Até novembro de 2023, a Covid tinha sido responsável por 5.310 casos de Srag (Síndrome Respiratória Aguda Grave) e 135 mortes de crianças menores de cinco anos no Brasil, de acordo com o Ministério da Saúde. A incidência e a mortalidade nessa faixa etária crescem desde 2022.

Desde o início da pandemia, o país também já notificou 2.103 casos da Síndrome Inflamatória Multissistêmica Pediátrica, uma manifestação tardia da Covid. Em 2023, houve 51 casos e uma morte. Segundo as sociedades médicas, muitas dessas hospitalizações e mortes poderiam ter sido evitadas se as crianças estivessem vacinadas.

Nos comunicados, elas reforçam os dados sobre a efetividade e a segurança da vacina. "Essas evidências apontam a necessidade de que tenhamos vacinas atualizadas e disponíveis para o grupo de crianças menores de 5 anos, onde ainda temos uma proporção significativa de crianças nunca infectadas e sem doses de vacina", diz Alberto Chebabo, presidente da Sociedade Brasileira de Infectologia.

Também lembram que os critérios utilizados pelo PNI (Programa Nacional de Imunizações) para oferecer qualquer vacina na rede pública são puramente técnicos, levam em conta a aprovação da Anvisa e discussão especializada e aprovada pela Câmara Técnica de Assessoramento em Imunização (CTAI).

Sobre a questão da obrigatoriedade, as sociedades reforçam que todas as vacinas incluídas no PNI e largamente utilizadas na rotina da vacinação das crianças e adolescentes, pela lei brasileira, tem caráter obrigatório, como previsto no Estatuto da Criança e Adolescente (ECA).

"É um direito da criança estar protegida contra doenças evitáveis. Isto serve para vacina da poliomielite, sarampo, meningite entre outras, incluindo a vacina contra a Covid-19".

Em relação à autonomia dos médicos em prescrever e acatar decisões estabelecidas por órgãos públicos especializados e competentes em saúde pública, as sociedades médicas questionam: "Teria algum sentido um médico, por acreditar na sua autonomia, deixar de prescrever tratamento para um paciente com tuberculose ativa? Todas as medidas de saúde pública devem ser seguidas pelos médicos ligados aos CRM e ao CFM."

Por fim, reforçam que a incorporação de vacinas pelo SUS é prerrogativa do Ministério da Saúde e do PNI, baseada em robustas evidências científicas e no assessoramento de diversos especialistas, e não tem caráter opinativo.

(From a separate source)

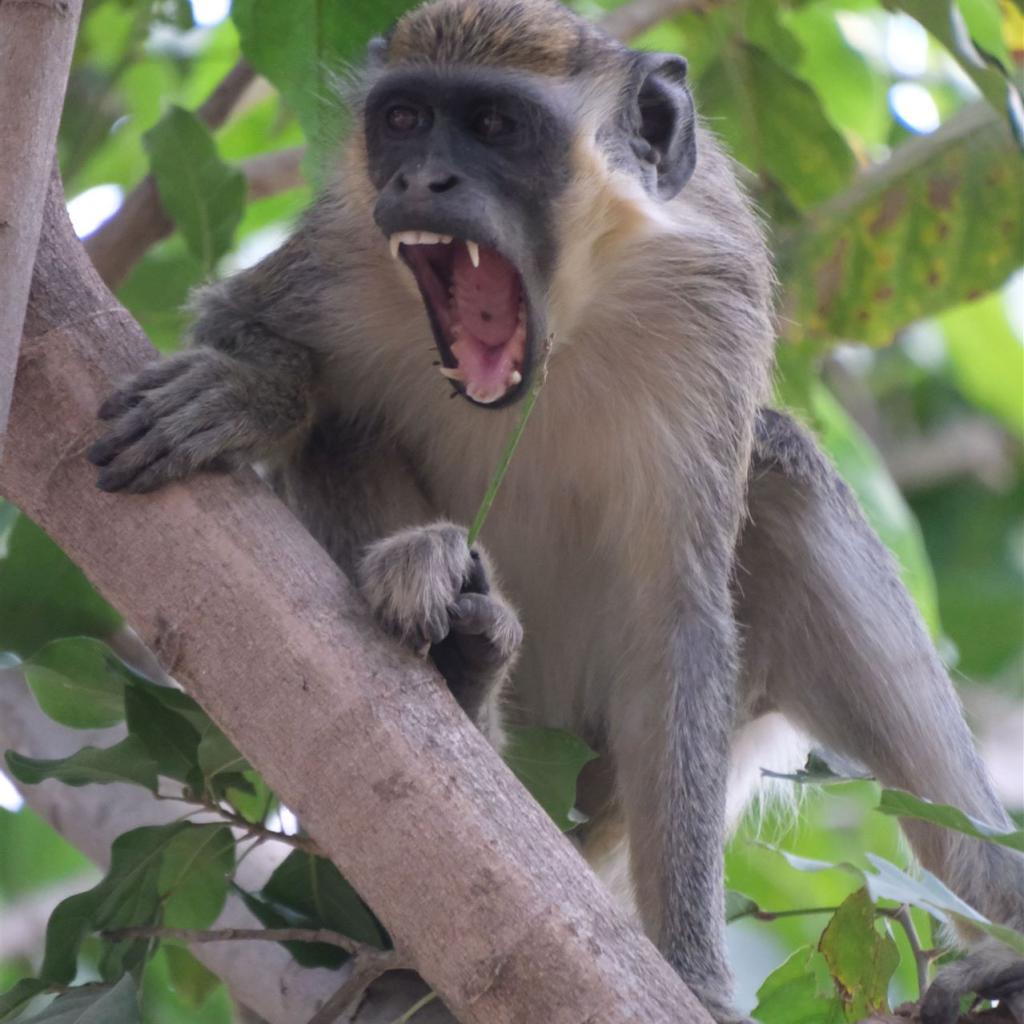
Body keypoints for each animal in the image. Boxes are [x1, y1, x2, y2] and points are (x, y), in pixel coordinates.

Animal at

CFM diz que não contesta eficácia da vacina

Em nota enviada à Folha nesta sexta (12), o CFM diz que, em nenhum momento, contesta a eficácia ou a decisão do Ministério da Saúde de disponibilizar a vacina contra a Covid-19 para a população infantil, e que a pesquisa visa unicamente conhecer a percepção dos médicos brasileiros sobre a obrigatoriedade da vacinação.

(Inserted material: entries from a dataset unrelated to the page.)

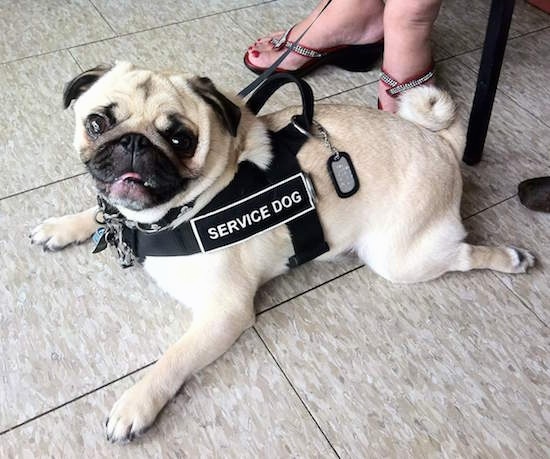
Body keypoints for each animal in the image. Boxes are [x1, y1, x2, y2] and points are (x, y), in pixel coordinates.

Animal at [30, 63, 536, 444]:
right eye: (98, 123)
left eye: (180, 139)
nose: (133, 142)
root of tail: (441, 143)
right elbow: (98, 212)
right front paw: (63, 226)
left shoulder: (224, 313)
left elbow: (172, 358)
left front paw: (136, 403)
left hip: (400, 257)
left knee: (463, 255)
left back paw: (512, 258)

Informa que "a decisão decorre de inúmeros pleitos encaminhados à autarquia buscando conhecer o posicionamento do CFM sobre esse tema, pois a bula da vacina disponibilizada pelo fabricante condiciona sua venda à prescrição médica".

Explica também que abordagens semelhantes foram usadas pelo CFM em outros temas, como telemedicina e publicidade médica, entre outros, oferecendo subsídios à autarquia e aos tomadores de decisão.

Diz ainda que solicitou posicionamentos técnicos às suas câmaras técnicas de pediatria, de infectologia e de bioética sobre a obrigatoriedade.

O CFM reforça que respeita o direito de outras entidades médicas se posicionarem sobre a realização da pesquisa, "entendendo que essas manifestações enriquecem o debate ético e científico, desde que não atendam a interesses pessoais, políticos, ideológicos ou financeiros".